Como parte da programação do Maio Amarelo, campanha que busca disseminar informações e políticas para um trânsito seguro, os motoristas de órgãos estaduais e municipais participaram na tarde desta terça-feira, 24, de palestras sobre trânsito e cidadania, direção defensiva e primeiros socorros.
Segundo a gerente da Diretoria de Doenças e Agravos Não Transmissíveis (DANT) da Secretaria de Estado da Saúde, Lorena Vasconcelos, “a ocorrência do envolvimento de motoristas oficiais em acidentes é o que o motivou este momento dentro da programação do Maio Amarelo, com temas direcionados exatamente a prevenção”, destacou.
Motorista profissional há 10 anos e há três atuando como motorista no Departamento de Trânsito do Tocantins (Detran), Darison Matos disse que gostou do que viu nas palestras. “Acho que momentos como este são extremamente válidos, pois a gente tem sempre que se aperfeiçoar no que faz. Especialmente sobre os cuidados com primeiros socorros, a didática foi bem elaborada e esclarecedora. Graças a Deus nunca me envolvi em acidentes, mas caso aconteça ou presencie algum já sei como ajudar”, enfatizou.
Todas as atividades da programação da campanha foram pensadas para atingir diferentes segmentos da comunidade e, para garantir maior amplitude aos temas e informações disseminadas nas ações programadas para Palmas, todos os municípios tocantinenses foram orientados pela Secretaria de Saúde do Estado a desenvolver atividades relativas ao tema dando visibilidade ao laço amarelo, símbolo da campanha.

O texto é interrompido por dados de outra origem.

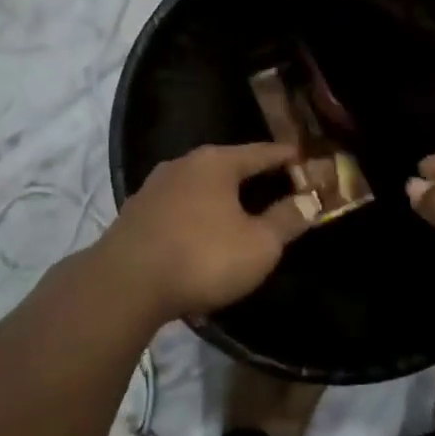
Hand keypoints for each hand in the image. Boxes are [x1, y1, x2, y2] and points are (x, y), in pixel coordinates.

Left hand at [96, 143, 311, 322]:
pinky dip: (196, 213)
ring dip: (220, 197)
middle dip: (251, 176)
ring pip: (199, 185)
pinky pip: (178, 205)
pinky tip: (200, 231)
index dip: (286, 157)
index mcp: (217, 162)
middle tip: (275, 186)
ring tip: (238, 210)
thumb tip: (309, 200)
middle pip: (227, 165)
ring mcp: (155, 186)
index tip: (304, 158)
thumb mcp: (258, 245)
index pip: (261, 152)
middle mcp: (184, 163)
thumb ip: (286, 220)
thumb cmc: (202, 256)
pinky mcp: (136, 213)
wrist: (125, 283)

A programação do Maio Amarelo segue até o dia 31 deste mês, quando acontece uma blitz educativa na região Norte da Capital.
Óbitos por acidente
Os impactos do trânsito inseguro no sistema público de saúde não se resumem, infelizmente, a internações. Registros de óbitos no Tocantins também de 2015 mostram que 590 pessoas morreram em razão de ferimentos causados por acidente de trânsito como causa básica. Ainda neste universo de registros, o dado mais alarmante demonstra que 62,5% (369) dessas vítimas fatais tinham idade entre 20 e 49 anos, período em que muitos destes indivíduos já se enquadram no perfil economicamente ativo, ou seja, já podiam exercer ou já exerciam papéis de responsabilidade ou corresponsabilidade pela provisão financeira da própria família.